● WHAT IS REQUIRED
Report how many lines in the items below contain the word "Анна". Give only the number.

● EXCERPTED DATA
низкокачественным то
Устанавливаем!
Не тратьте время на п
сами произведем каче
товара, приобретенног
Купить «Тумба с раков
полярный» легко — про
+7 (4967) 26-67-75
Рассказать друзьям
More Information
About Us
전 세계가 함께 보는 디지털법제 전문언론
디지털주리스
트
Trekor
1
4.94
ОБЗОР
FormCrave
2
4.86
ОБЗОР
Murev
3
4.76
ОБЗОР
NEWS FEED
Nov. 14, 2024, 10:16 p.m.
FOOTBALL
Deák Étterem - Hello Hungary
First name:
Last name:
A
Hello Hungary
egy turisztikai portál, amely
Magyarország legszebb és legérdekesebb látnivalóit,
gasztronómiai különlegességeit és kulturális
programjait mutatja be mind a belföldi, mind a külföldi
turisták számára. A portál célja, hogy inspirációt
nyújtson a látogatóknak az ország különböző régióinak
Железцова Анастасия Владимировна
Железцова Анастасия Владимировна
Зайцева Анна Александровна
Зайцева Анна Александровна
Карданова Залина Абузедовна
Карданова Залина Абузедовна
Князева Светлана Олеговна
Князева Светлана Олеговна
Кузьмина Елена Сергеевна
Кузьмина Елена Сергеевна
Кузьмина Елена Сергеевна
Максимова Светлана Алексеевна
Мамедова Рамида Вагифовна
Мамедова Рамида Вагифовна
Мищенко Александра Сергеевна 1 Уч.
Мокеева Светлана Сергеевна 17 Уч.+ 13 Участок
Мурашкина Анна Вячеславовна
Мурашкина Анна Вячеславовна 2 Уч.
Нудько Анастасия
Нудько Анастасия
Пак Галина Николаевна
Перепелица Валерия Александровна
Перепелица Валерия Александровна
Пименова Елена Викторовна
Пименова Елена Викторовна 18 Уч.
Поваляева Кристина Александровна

● WORKED SOLUTION
4